Start of Data for review

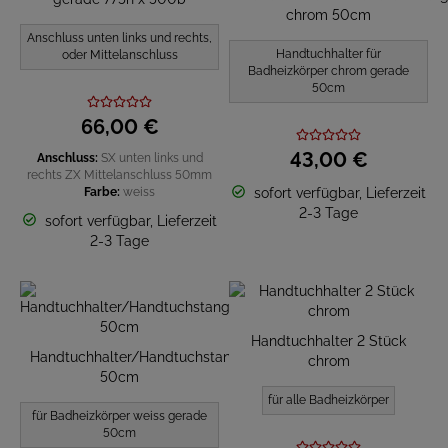
chrom 50cm
Anschluss unten links und rechts,
Handtuchhalter für
oder Mittelanschluss
Badheizkörper chrom gerade
50cm
66,
00
€
43,
00
€
Anschluss:
SX unten links und
rechts
ZX Mittelanschluss 50mm
Farbe:
weiss
sofort verfügbar, Lieferzeit
2-3 Tage
sofort verfügbar, Lieferzeit
2-3 Tage
Handtuchhalter 2 Stück
Handtuchhalter/Handtuchstange
chrom
50cm
für alle Badheizkörper
für Badheizkörper weiss gerade
50cm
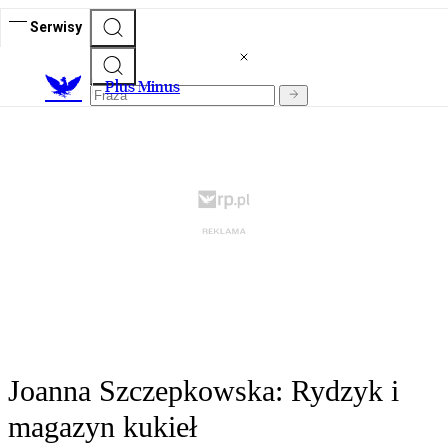
Serwisy
Plus Minus
Joanna Szczepkowska: Rydzyk i
magazyn kukieł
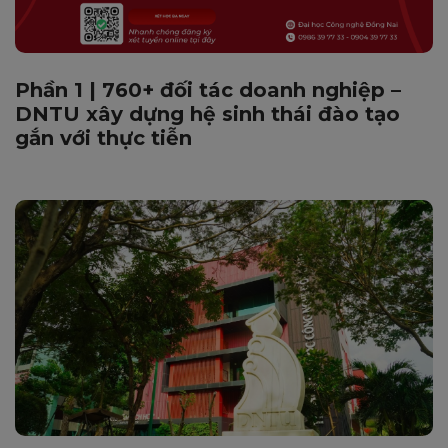
Phần 1 | 760+ đối tác doanh nghiệp –
DNTU xây dựng hệ sinh thái đào tạo
gắn với thực tiễn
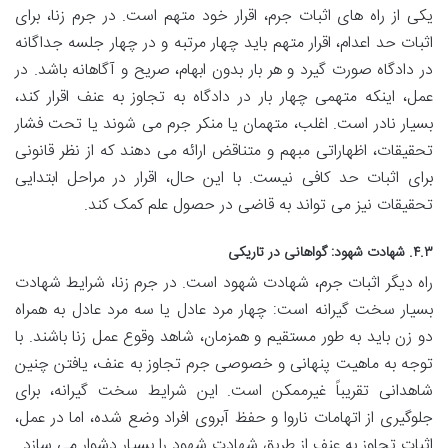
یکی از راه های اثبات جرم، اقرار خود متهم است. در جرم زنا، برای
اثبات حد اعدام، اقرار متهم باید چهار مرتبه و در چهار جلسه جداگانه
در دادگاه صورت گیرد و هر بار بدون ابهام، صریح و آگاهانه باشد. در
عمل، اینکه متهمی چهار بار در دادگاه به تجاوز به عنف اقرار کند،
بسیار نادر است. اغلب، متهمان یا منکر جرم می شوند یا تحت فشار
تحقیقات، اظهاراتی مبهم و متناقض ارائه می دهند که از نظر قانونی
برای اثبات حد کافی نیست. با این حال، اقرار در مراحل ابتدایی
تحقیقات نیز می تواند به قاضی در حصول علم کمک کند.
۴.۳. شهادت شهود: گواهانی در تاریکی
راه دیگر اثبات جرم، شهادت شهود است. در جرم زنا، شرایط شهادت
بسیار سخت گیرانه است: چهار مرد عادل یا سه مرد عادل به همراه
دو زن باید به طور مستقیم و همزمان، شاهد وقوع عمل زنا باشند. با
توجه به ماهیت پنهانی و خصوصی جرم تجاوز به عنف، یافتن چنین
شاهدانی تقریباً غیرممکن است. این شرایط سخت گیرانه، برای
جلوگیری از اتهامات ناروا و حفظ آبروی افراد وضع شده، اما در عمل،
اثبات تجاوز به عنف از طریق شهادت شهود را بسیار دشوار می سازد.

End of Data for review

** How to complete this task **
Write out exactly the lines beginning with the line that holds "DNTU xây dựng hệ sinh thái đào tạo" and ending with the final line of the data, both ends included, without the pictures.

** Reply to the task **
DNTU xây dựng hệ sinh thái đào tạo
gắn với thực tiễn
یکی از راه های اثبات جرم، اقرار خود متهم است. در جرم زنا، برای
اثبات حد اعدام، اقرار متهم باید چهار مرتبه و در چهار جلسه جداگانه
در دادگاه صورت گیرد و هر بار بدون ابهام، صریح و آگاهانه باشد. در
عمل، اینکه متهمی چهار بار در دادگاه به تجاوز به عنف اقرار کند،
بسیار نادر است. اغلب، متهمان یا منکر جرم می شوند یا تحت فشار
تحقیقات، اظهاراتی مبهم و متناقض ارائه می دهند که از نظر قانونی
برای اثبات حد کافی نیست. با این حال، اقرار در مراحل ابتدایی
تحقیقات نیز می تواند به قاضی در حصول علم کمک کند.
۴.۳. شهادت شهود: گواهانی در تاریکی
راه دیگر اثبات جرم، شهادت شهود است. در جرم زنا، شرایط شهادت
بسیار سخت گیرانه است: چهار مرد عادل یا سه مرد عادل به همراه
دو زن باید به طور مستقیم و همزمان، شاهد وقوع عمل زنا باشند. با
توجه به ماهیت پنهانی و خصوصی جرم تجاوز به عنف، یافتن چنین
شاهدانی تقریباً غیرممکن است. این شرایط سخت گیرانه، برای
جلوگیری از اتهامات ناروا و حفظ آبروی افراد وضع شده، اما در عمل،
اثبات تجاوز به عنف از طریق شهادت شهود را بسیار دشوار می سازد.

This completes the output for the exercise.